● PROBLEM TO SOLVE: Please return each of the entries below exactly as they appear.

● THE DATA:

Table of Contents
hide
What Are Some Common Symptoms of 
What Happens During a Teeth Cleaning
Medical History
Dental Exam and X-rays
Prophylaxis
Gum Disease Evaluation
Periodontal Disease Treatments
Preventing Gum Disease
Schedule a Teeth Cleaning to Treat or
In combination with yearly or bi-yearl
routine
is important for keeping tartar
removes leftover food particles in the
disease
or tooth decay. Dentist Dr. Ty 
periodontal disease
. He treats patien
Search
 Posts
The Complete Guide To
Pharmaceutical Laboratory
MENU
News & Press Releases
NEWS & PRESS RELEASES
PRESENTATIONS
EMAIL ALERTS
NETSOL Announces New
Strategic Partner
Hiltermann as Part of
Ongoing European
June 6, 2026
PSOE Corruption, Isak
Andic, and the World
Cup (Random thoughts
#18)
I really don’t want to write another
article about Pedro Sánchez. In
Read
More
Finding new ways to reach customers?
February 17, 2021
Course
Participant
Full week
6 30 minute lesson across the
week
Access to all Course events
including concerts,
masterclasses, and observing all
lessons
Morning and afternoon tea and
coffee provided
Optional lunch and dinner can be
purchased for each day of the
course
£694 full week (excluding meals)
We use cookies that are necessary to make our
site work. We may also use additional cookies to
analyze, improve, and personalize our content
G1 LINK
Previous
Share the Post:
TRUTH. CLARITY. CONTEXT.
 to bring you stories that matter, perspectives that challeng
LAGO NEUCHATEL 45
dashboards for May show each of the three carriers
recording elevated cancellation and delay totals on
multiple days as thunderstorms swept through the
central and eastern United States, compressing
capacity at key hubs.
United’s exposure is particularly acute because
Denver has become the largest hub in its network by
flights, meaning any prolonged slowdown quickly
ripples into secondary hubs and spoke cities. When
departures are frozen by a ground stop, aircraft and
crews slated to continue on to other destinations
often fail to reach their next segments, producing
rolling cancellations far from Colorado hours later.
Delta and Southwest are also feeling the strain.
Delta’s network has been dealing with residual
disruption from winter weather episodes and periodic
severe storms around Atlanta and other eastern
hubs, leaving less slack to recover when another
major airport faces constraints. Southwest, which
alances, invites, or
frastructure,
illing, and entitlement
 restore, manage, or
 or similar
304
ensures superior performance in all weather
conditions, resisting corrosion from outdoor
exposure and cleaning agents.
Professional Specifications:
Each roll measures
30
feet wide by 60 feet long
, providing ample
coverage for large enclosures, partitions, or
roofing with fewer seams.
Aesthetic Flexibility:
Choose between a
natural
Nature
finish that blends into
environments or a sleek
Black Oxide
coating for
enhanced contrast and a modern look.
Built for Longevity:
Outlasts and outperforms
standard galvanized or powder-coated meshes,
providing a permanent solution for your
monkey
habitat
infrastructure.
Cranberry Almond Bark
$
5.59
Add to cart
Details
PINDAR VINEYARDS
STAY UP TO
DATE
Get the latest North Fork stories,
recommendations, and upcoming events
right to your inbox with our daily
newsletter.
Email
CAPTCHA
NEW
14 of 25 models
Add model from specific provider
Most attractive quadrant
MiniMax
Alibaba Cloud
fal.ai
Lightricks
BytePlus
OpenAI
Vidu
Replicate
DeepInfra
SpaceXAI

● YOUR SOLUTION:
Table of Contents
hide
What Are Some Common Symptoms of 
What Happens During a Teeth Cleaning
Medical History
Dental Exam and X-rays
Prophylaxis
Gum Disease Evaluation
Periodontal Disease Treatments
Preventing Gum Disease
Schedule a Teeth Cleaning to Treat or
In combination with yearly or bi-yearl
routine
is important for keeping tartar
removes leftover food particles in the
disease
or tooth decay. Dentist Dr. Ty 
periodontal disease
. He treats patien
Search
 Posts
The Complete Guide To
Pharmaceutical Laboratory
MENU
News & Press Releases
NEWS & PRESS RELEASES
PRESENTATIONS
EMAIL ALERTS
NETSOL Announces New
Strategic Partner
Hiltermann as Part of
Ongoing European
June 6, 2026
PSOE Corruption, Isak
Andic, and the World
Cup (Random thoughts
#18)
I really don’t want to write another
article about Pedro Sánchez. In
Read
More
Finding new ways to reach customers?
February 17, 2021
Course
Participant
Full week
6 30 minute lesson across the
week
Access to all Course events
including concerts,
masterclasses, and observing all
lessons
Morning and afternoon tea and
coffee provided
Optional lunch and dinner can be
purchased for each day of the
course
£694 full week (excluding meals)
We use cookies that are necessary to make our
site work. We may also use additional cookies to
analyze, improve, and personalize our content
G1 LINK
Previous
Share the Post:
TRUTH. CLARITY. CONTEXT.
 to bring you stories that matter, perspectives that challeng
LAGO NEUCHATEL 45
dashboards for May show each of the three carriers
recording elevated cancellation and delay totals on
multiple days as thunderstorms swept through the
central and eastern United States, compressing
capacity at key hubs.
United’s exposure is particularly acute because
Denver has become the largest hub in its network by
flights, meaning any prolonged slowdown quickly
ripples into secondary hubs and spoke cities. When
departures are frozen by a ground stop, aircraft and
crews slated to continue on to other destinations
often fail to reach their next segments, producing
rolling cancellations far from Colorado hours later.
Delta and Southwest are also feeling the strain.
Delta’s network has been dealing with residual
disruption from winter weather episodes and periodic
severe storms around Atlanta and other eastern
hubs, leaving less slack to recover when another
major airport faces constraints. Southwest, which
alances, invites, or
frastructure,
illing, and entitlement
 restore, manage, or
 or similar
304
ensures superior performance in all weather
conditions, resisting corrosion from outdoor
exposure and cleaning agents.
Professional Specifications:
Each roll measures
30
feet wide by 60 feet long
, providing ample
coverage for large enclosures, partitions, or
roofing with fewer seams.
Aesthetic Flexibility:
Choose between a
natural
Nature
finish that blends into
environments or a sleek
Black Oxide
coating for
enhanced contrast and a modern look.
Built for Longevity:
Outlasts and outperforms
standard galvanized or powder-coated meshes,
providing a permanent solution for your
monkey
habitat
infrastructure.
Cranberry Almond Bark
$
5.59
Add to cart
Details
PINDAR VINEYARDS
STAY UP TO
DATE
Get the latest North Fork stories,
recommendations, and upcoming events
right to your inbox with our daily
newsletter.
Email
CAPTCHA
NEW
14 of 25 models
Add model from specific provider
Most attractive quadrant
MiniMax
Alibaba Cloud
fal.ai
Lightricks
BytePlus
OpenAI
Vidu
Replicate
DeepInfra
SpaceXAI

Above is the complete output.